▶ **TEKS BACAAN**
☆ ☆ ☆

Categories
101 La Galigo Featured Liputan

Di Oegstgeest ada Kampong Makassar

Sebuah kotamadya kecil di selatan Leiden menyimpan sebuah sejarah menarik yang berhubungan dengan nama Makassar. Oegstgeest yang luasnya mencakup area sekitar 8 kilometer dan berpenduduk 23.000 jiwa ini di kalangan masyarakat Indonesia di kota Leiden hanya dikenal sebagai suburb semata. Mahasiswa-mahasiswa Indonesia yang mencari tempat tinggal murah atau yang jaraknya tidak terlalu jauh dari stasiun kereta api Leiden banyak yang memilih untuk tinggal di kota ini. Dengan bersepeda selama 10 hingga 15 menit pusat kota Leiden sudah dapat dicapai dari Oegstgeest. Dulunya sebelum diadakan perluasan, sebahagian wilayah Oegstgeest merupakan bagian dari kota Leiden. Mulai tahun 1920, beberapa daerah yang seharusnya menjadi bagian kota Leiden “dicaplok” secara administratif oleh Oegstgeest.

Nah, Sobat Lontara, sebuah peta topografi kota Leiden tahun 1871 ternyata menyelipkan nama “Kampong Makassar” di wilayah Oegstgeest. Kampong Makassar ini bukanlah nama sebuah daerah melainkan nama gedung yang berdiri sejak tahun 1854. Berlokasi di antara Hooge Moorschweg dan Galgewater, Kampong Makassar merupakan sebuah hunian mewah milik keluarga Wiggers van Kerchem. Siapakah beliau dan mengapa rumah tersebut ia beri nama “Kampong Makassar”?

Wiggers van Kerchem lahir di kota Hoorn pada tahun 1825. Ia merintis karirnya sebagai partner di firma dagang Tiedeman en Van Kerchem di Hindia Belanda. Ia juga merupakan pendiri dari Nederlandsch-Indie Escompto Maatschappij yang merupakan bank komersil modern pertama di tengah geliat Cultuurstelsel alias sistem tanam paksa di Hindia Belanda. Prestasi-prestasinya tersebut membuat ia melejit ke golongan kelas atas Eropa di Batavia. Sebelum akhirnya memutuskan untuk pensiun dan kembali ke Belanda, Wiggers van Kerchem juga pernah menjabat sebagai President van Javaasche Bank yang kira-kira hari ini setara dengan Gubernur Bank Indonesia.

☆ ☆ ☆

▶ **DATA YANG DIBERIKAN**
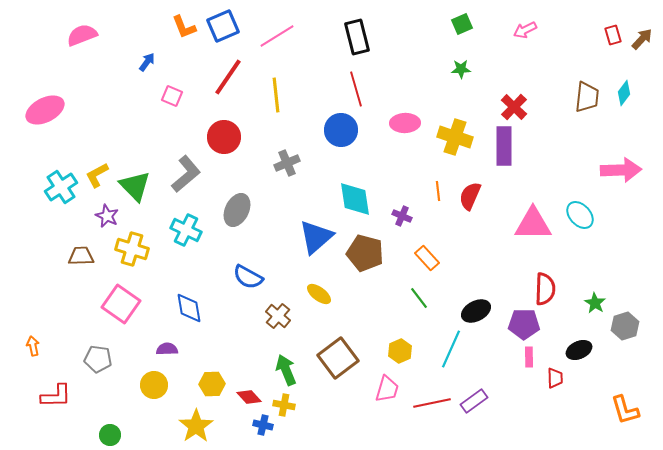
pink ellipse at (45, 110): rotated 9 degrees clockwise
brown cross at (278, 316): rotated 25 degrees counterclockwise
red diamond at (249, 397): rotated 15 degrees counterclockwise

☆ ☆ ☆

▶ **DAFTAR TUGAS**
- a) Menurut teks tentang Kampong Makassar, di kota mana Wiggers van Kerchem lahir?
- b) Sunting teks tentang Kampong Makassar: tulis ulang bagian yang dibuka dengan kata-kata "Wiggers van Kerchem lahir" dan ditutup dengan "Gubernur Bank Indonesia.", lalu ganti "firma dagang" dengan "perusahaan dagang".
- c) Alihkan kalimat dari teks tentang Kampong Makassar ini ke dalam bahasa Inggris: "Kampong Makassar ini bukanlah nama sebuah daerah melainkan nama gedung yang berdiri sejak tahun 1854."

▶ **JAWABAN LENGKAP**
- a) Di kota Hoorn.

- b)
Wiggers van Kerchem lahir di kota Hoorn pada tahun 1825. Ia merintis karirnya sebagai partner di perusahaan dagang Tiedeman en Van Kerchem di Hindia Belanda. Ia juga merupakan pendiri dari Nederlandsch-Indie Escompto Maatschappij yang merupakan bank komersil modern pertama di tengah geliat Cultuurstelsel alias sistem tanam paksa di Hindia Belanda. Prestasi-prestasinya tersebut membuat ia melejit ke golongan kelas atas Eropa di Batavia. Sebelum akhirnya memutuskan untuk pensiun dan kembali ke Belanda, Wiggers van Kerchem juga pernah menjabat sebagai President van Javaasche Bank yang kira-kira hari ini setara dengan Gubernur Bank Indonesia.

- c) This Kampong Makassar is not the name of an area but the name of a building that has stood since 1854.